Осень. Перед тем как все должны были разъехаться, вынесли все столы, всетумбочки – всё то, что стояло на кухне, то, что знают только те, кто жил в коммуналке. На самом деле это отдельная поэзия – воспеть тумбочку, которая хранит на себе следы огромной жизни, наполненной переживаниями, страданиями, слезами и счастьем. Запах подсолнечного масла и керосина, лука. И всё это вместе впитывается в неё. Вся она изрезана ножами. Естественно, ножи погуляли и по столу. В общем, столы выносят на двор, накрывают одной большой белой скатертью.


Я загораюсь, как порох


И. Кленская: Александр Жуковский – кинооператор, с которым вы проработали много лет. Счастливых лет!

Ю. Норштейн: Саша – чудо природы, чудо времени.
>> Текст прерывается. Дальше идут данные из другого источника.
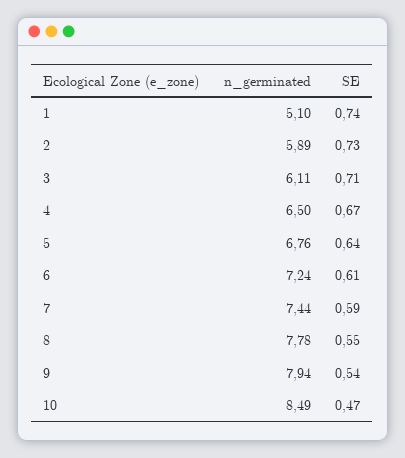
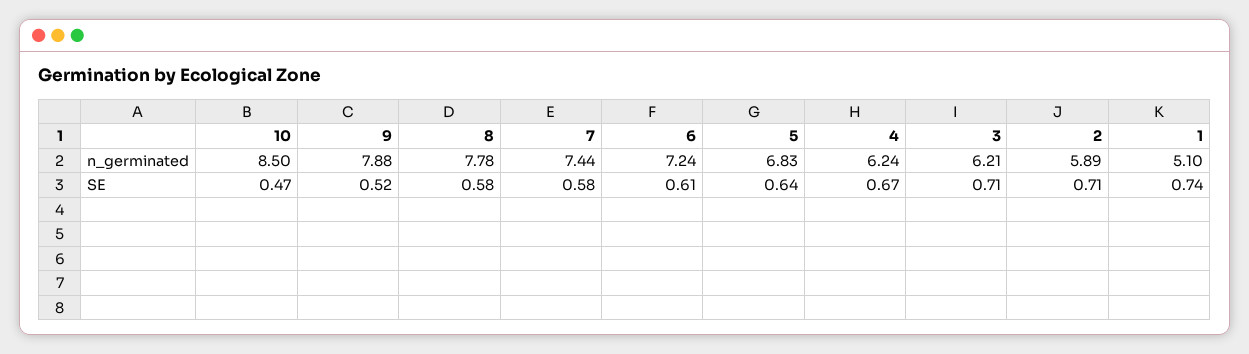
SE, 2: 0.73 -> 0.71
n_germinated, 3: 6.11 -> 6.21
n_germinated, 4: 6.5 -> 6.24
n_germinated, 5: 6.76 -> 6.83
SE, 7: 0.59 -> 0.58
SE, 8: 0.55 -> 0.58
n_germinated, 9: 7.94 -> 7.88
SE, 9: 0.54 -> 0.52
n_germinated, 10: 8.49 -> 8.5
Он меня гармонизировал. Я думаю, что его смерть была вызвана ещё и полным неприятием времени, которое наступало. Он умер вскоре после того, как в Москве были взорваны дома. Это было в сентябре. А в ноябре он умер, потому что в сентябре у него случился инфаркт, и дальше всё пошло на этом фоне.

Мы с Сашей действительно бродили во дворе и искали нужный листок. Но так мы его и не нашли. Потом я ходил по лесу. Рядом с нашим домом в Беляево был небольшой подлесок, и там я нашёл нужный листок. Жалко, мы его выбросили. Да мы всё выбрасывали беспощадно. Это ужас, ужас просто!

И. Кленская: Не жалко?

Ю. Норштейн: Не то что не жалко, это драма. Мы с Сашей даже не сфотографировали наш павильон. Мы сами его соорудили, соорудили конструкцию, на которой стояла камера. Сегодня это было бы уникально, потому что никто (а тем более – иностранцы) никогда не поверит, в каких невероятных дремучих условиях мы снимали «Ёжика». Но, как ни странно, именно эти дремучие условия позволили снять тот фильм, который мы сняли.

И. Кленская: Как гармонизировал? Хотите сказать, вы взрывной?

Ю. Норштейн: Я взрывной, а Саша спокойный. Хотя он тоже взрывной, но на большей дистанции. У него дистанционный взрыв, а у меня – сразу. Я загораюсь, как порох. Он меня очень часто успокаивал, приводил в чувство. Мы с ним просто уходили куда-нибудь, и начиналась какая-нибудь беседа, совсем не о том. И я постепенно понимал: чего я взорвался? Чепуха какая-то.


Хорошую поэзию нельзя ухватить сразу, на ухо. В неё нужно войти


И. Кленская: В «Ёжике» много каких-то тонкостей. Даже листик, который вы нашли: его ведь надо увидеть, потрогать.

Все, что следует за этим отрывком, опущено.